= Problem statement =
Reproduce, word for word, the passage of the SABAM v. Netlog summary that opens with the words "Jump to content" and closes with "on its network.".

= Document excerpt =
Jump to content

Wikilegal/SABAM v. Netlog

From Meta, a Wikimedia project coordination wiki

On February 16, 2012 the highest court in the European Union, the Court of Justice, ruled that social networks and other web hosting providers cannot be required to monitor and filter activities that occur on their sites to prevent copyright infringement. The case, SABAM v. Netlog,[1] firmly establishes that the imposition of such a broad obligation violates EU law as it would place an undue burden on the website and infringe on fundamental rights of the website’s users. The case expands the ruling of an earlier case, SABAM v. Scarlet Extended,[2] in which the same court held that an Internet Service Provider could not be required to adopt a similar monitoring and filtration system on its network.

The plaintiff in this case, SABAM, is the Belgian association of authors, composers, and publishers. SABAM petitioned the court for an injunction against Netlog, a leading European social networking website based in Belgium. Netlog allows its users to create their own webpage that features pictures, videos, and song playlists to share with friends. SABAM sought an injunction to restrain Netlog from making available any of SABAM’s musical or audiovisual works. Netlog objected to this, stating that such an injunction would be tantamount to imposing a general obligation to monitor, which is prohibited by Article 15(1) of EU Electronic Commerce Directive 2000/31.[3]

The Court agreed with Netlog, holding that the requested injunction would violate the Electronic Commerce Directive. The Court stated that the content filtration system required by the injunction would oblige Netlog to “actively monitor almost all data relating to all of its service users.” The Court held that such active monitoring would amount to requiring Netlog to carry out general monitoring of its website, in violation of the Commerce Directive.

= Material shown =
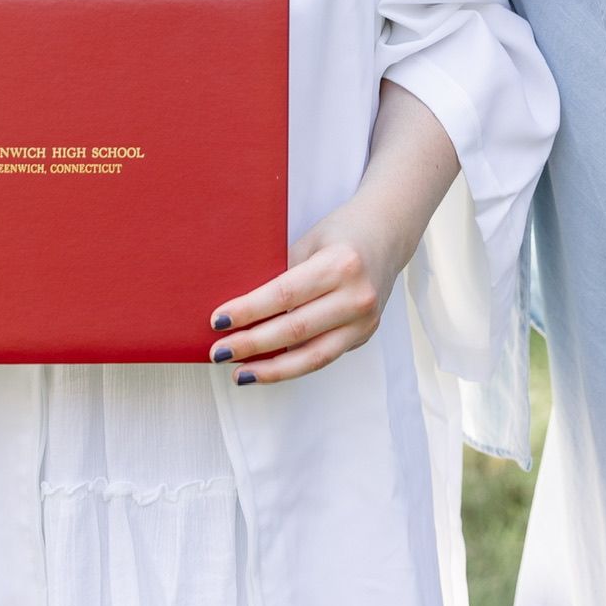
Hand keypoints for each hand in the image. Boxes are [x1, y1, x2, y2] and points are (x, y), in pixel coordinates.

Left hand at [206, 197, 403, 385]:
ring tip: (239, 373)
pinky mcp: (364, 336)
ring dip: (271, 369)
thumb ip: (284, 274)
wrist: (387, 234)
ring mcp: (365, 321)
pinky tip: (269, 368)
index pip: (285, 294)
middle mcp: (357, 296)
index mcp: (341, 264)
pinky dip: (293, 365)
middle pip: (295, 330)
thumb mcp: (310, 242)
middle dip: (251, 344)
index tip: (218, 321)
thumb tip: (241, 310)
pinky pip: (323, 356)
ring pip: (311, 357)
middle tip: (219, 352)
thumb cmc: (342, 232)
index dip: (248, 311)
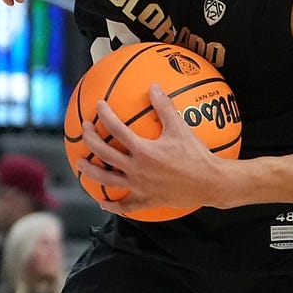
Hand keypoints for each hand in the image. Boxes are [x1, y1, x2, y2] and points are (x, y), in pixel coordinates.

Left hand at [76, 85, 224, 214]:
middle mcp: (137, 169)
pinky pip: (127, 206)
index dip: (105, 116)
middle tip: (85, 129)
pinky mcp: (147, 200)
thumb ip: (165, 107)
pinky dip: (114, 206)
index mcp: (143, 150)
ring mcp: (140, 187)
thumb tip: (153, 87)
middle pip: (105, 154)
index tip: (98, 106)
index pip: (117, 130)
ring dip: (92, 172)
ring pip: (108, 181)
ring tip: (81, 164)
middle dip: (91, 140)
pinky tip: (105, 204)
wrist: (211, 184)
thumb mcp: (180, 128)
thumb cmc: (197, 155)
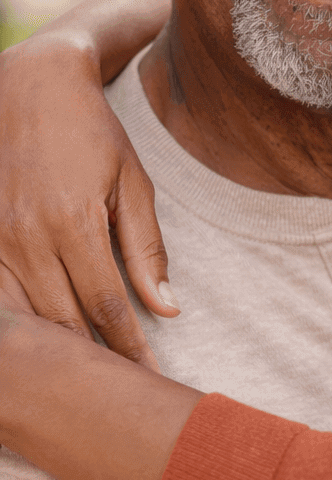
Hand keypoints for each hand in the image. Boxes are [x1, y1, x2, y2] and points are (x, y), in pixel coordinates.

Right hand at [0, 33, 173, 366]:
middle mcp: (27, 236)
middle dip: (93, 361)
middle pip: (62, 321)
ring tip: (80, 382)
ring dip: (54, 350)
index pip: (106, 307)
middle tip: (118, 394)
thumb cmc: (91, 134)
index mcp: (74, 224)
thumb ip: (147, 250)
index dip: (129, 349)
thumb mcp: (132, 184)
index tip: (149, 378)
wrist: (29, 86)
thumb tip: (167, 309)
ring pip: (24, 316)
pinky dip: (16, 324)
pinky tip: (37, 347)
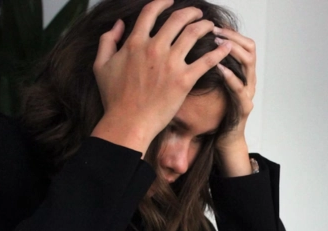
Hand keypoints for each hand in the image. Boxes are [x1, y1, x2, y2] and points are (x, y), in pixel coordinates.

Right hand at [91, 0, 232, 154]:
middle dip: (191, 12)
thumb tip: (118, 25)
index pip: (151, 12)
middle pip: (177, 19)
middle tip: (198, 14)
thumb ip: (107, 41)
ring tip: (211, 26)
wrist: (128, 122)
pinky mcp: (184, 80)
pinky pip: (207, 61)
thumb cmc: (114, 98)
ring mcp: (171, 64)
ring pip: (194, 34)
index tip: (171, 1)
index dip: (163, 2)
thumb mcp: (101, 65)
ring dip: (205, 26)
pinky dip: (219, 51)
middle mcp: (154, 48)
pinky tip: (226, 46)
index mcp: (135, 42)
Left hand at [213, 27, 256, 176]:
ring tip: (217, 44)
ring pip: (249, 64)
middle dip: (232, 37)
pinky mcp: (244, 107)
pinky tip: (219, 68)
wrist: (223, 140)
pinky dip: (230, 76)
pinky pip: (240, 89)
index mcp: (242, 73)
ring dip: (232, 51)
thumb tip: (190, 48)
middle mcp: (249, 80)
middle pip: (249, 48)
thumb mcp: (211, 85)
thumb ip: (207, 68)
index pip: (243, 43)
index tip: (214, 24)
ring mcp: (248, 93)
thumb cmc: (215, 113)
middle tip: (214, 30)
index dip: (231, 32)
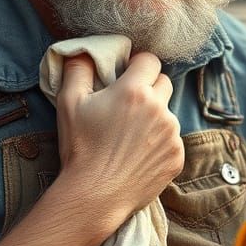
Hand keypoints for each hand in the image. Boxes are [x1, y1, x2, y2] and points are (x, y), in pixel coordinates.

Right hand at [55, 52, 183, 224]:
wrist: (95, 195)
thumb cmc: (80, 148)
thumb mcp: (68, 102)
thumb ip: (78, 68)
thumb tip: (84, 50)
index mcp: (134, 91)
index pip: (150, 60)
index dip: (137, 65)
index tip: (126, 76)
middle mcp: (159, 109)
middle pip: (164, 82)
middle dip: (149, 88)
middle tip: (127, 105)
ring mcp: (172, 134)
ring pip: (168, 113)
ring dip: (154, 117)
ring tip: (129, 136)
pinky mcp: (177, 156)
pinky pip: (172, 140)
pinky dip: (159, 143)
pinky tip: (138, 154)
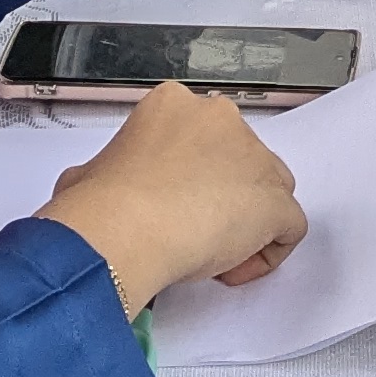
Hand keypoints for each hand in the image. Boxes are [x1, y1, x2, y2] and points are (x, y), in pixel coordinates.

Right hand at [46, 83, 304, 313]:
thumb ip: (104, 172)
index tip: (171, 205)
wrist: (123, 227)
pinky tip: (230, 270)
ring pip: (270, 190)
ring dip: (248, 223)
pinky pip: (288, 229)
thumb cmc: (100, 202)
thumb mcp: (87, 174)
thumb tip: (87, 186)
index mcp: (174, 105)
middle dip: (222, 196)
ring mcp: (254, 157)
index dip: (189, 177)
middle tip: (191, 231)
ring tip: (211, 256)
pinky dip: (267, 254)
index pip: (202, 138)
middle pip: (241, 159)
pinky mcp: (275, 199)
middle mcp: (220, 119)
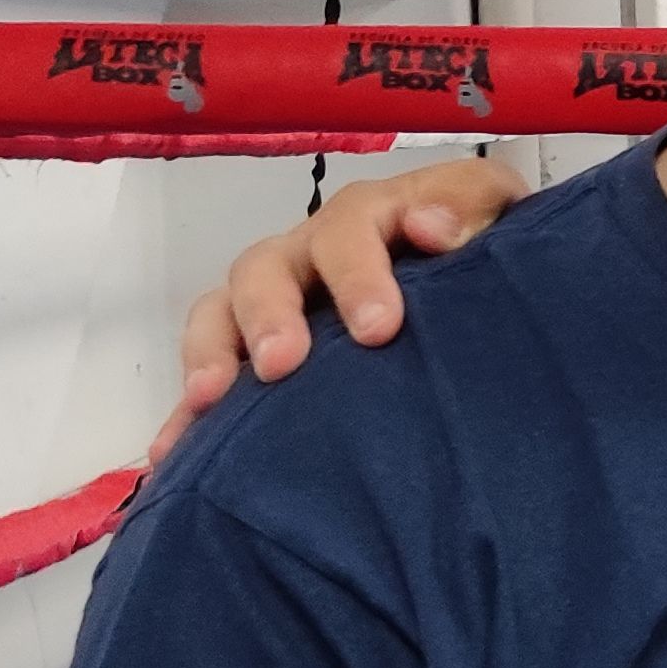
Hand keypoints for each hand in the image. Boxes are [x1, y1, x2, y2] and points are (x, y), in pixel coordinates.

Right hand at [150, 154, 531, 460]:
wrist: (476, 290)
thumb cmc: (482, 248)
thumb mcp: (494, 219)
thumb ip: (473, 212)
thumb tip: (433, 227)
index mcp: (372, 218)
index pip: (354, 226)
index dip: (358, 270)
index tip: (380, 328)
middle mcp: (310, 253)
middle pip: (269, 266)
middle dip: (271, 313)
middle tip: (283, 364)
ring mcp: (275, 300)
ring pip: (221, 310)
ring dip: (212, 352)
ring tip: (210, 399)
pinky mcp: (252, 352)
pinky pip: (206, 375)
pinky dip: (186, 415)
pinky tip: (172, 454)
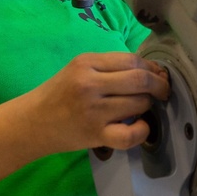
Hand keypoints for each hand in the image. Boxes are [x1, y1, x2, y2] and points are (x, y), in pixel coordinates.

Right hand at [35, 52, 169, 152]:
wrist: (33, 122)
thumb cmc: (59, 93)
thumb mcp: (79, 69)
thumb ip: (110, 67)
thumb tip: (152, 70)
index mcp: (87, 63)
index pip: (131, 60)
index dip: (152, 68)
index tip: (158, 74)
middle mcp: (90, 84)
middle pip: (140, 80)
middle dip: (159, 85)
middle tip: (163, 91)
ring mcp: (93, 111)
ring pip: (138, 104)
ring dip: (148, 105)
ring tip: (142, 107)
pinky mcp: (96, 135)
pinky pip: (130, 135)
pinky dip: (142, 130)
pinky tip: (141, 126)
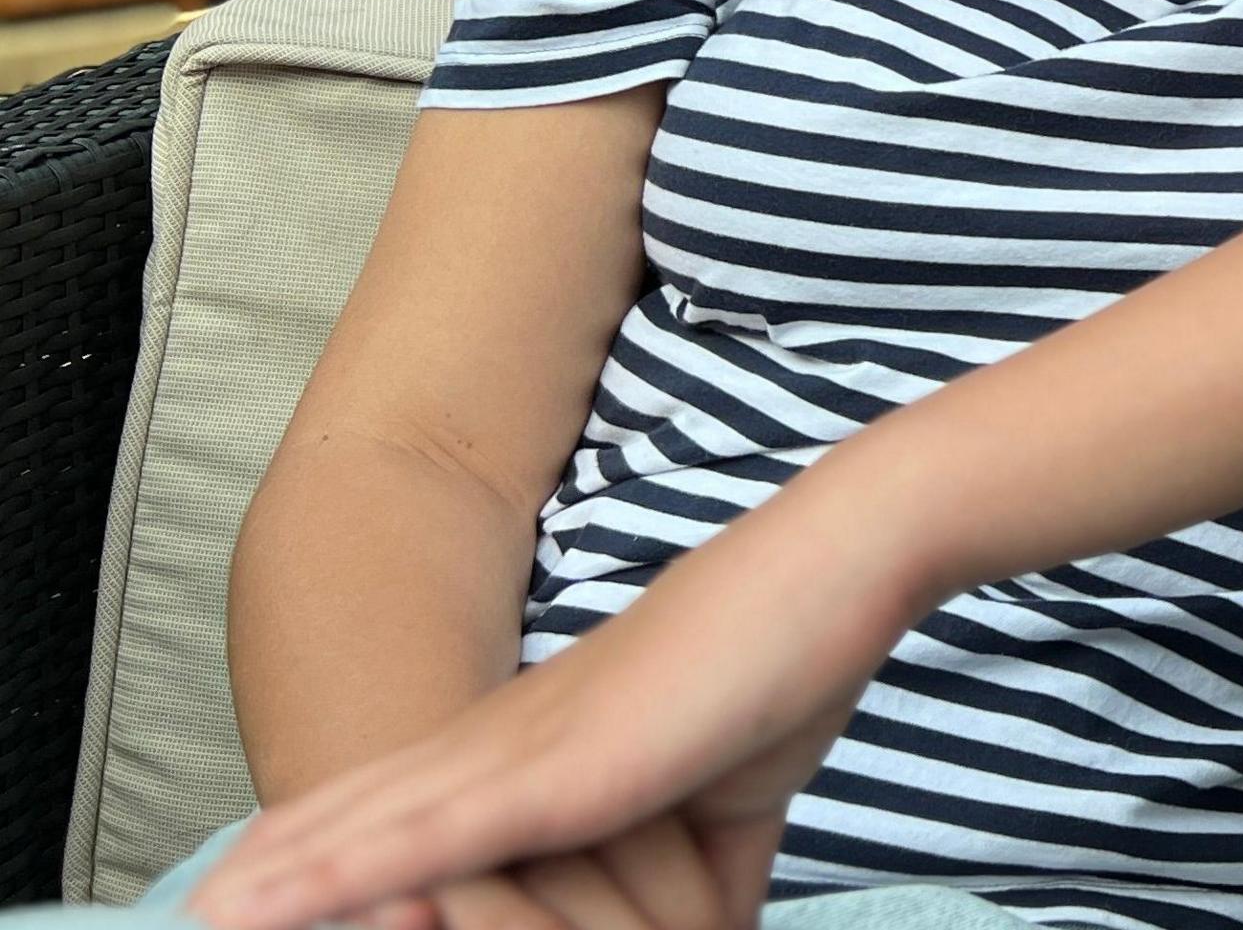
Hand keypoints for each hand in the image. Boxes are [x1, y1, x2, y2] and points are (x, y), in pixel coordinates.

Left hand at [191, 486, 922, 929]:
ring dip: (279, 882)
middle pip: (361, 819)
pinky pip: (435, 837)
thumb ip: (702, 868)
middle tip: (194, 917)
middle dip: (274, 876)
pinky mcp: (562, 769)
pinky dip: (346, 873)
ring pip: (374, 835)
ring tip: (201, 920)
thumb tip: (715, 929)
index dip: (324, 852)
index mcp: (538, 747)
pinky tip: (270, 903)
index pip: (405, 809)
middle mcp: (508, 745)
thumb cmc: (786, 660)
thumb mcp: (729, 798)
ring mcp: (525, 753)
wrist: (835, 562)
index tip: (251, 889)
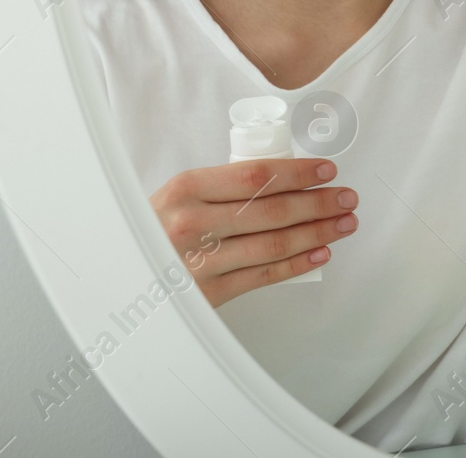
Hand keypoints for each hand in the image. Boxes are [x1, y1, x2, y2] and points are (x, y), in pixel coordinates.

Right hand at [149, 157, 357, 306]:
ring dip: (318, 232)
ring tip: (344, 223)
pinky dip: (297, 264)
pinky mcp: (208, 295)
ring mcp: (201, 262)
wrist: (118, 274)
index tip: (328, 171)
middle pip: (272, 210)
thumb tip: (283, 177)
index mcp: (186, 189)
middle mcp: (193, 224)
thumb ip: (220, 187)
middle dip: (319, 203)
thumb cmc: (155, 228)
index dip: (298, 173)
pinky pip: (263, 276)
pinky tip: (321, 252)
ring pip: (274, 243)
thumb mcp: (178, 196)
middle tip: (348, 197)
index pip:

= Response box =
Jump to content

Wikilegal/SABAM v. Netlog

From Meta, a Wikimedia project coordination wiki

On February 16, 2012 the highest court in the European Union, the Court of Justice, ruled that social networks and other web hosting providers cannot be required to monitor and filter activities that occur on their sites to prevent copyright infringement. The case, SABAM v. Netlog,[1] firmly establishes that the imposition of such a broad obligation violates EU law as it would place an undue burden on the website and infringe on fundamental rights of the website’s users. The case expands the ruling of an earlier case, SABAM v. Scarlet Extended,[2] in which the same court held that an Internet Service Provider could not be required to adopt a similar monitoring and filtration system on its network.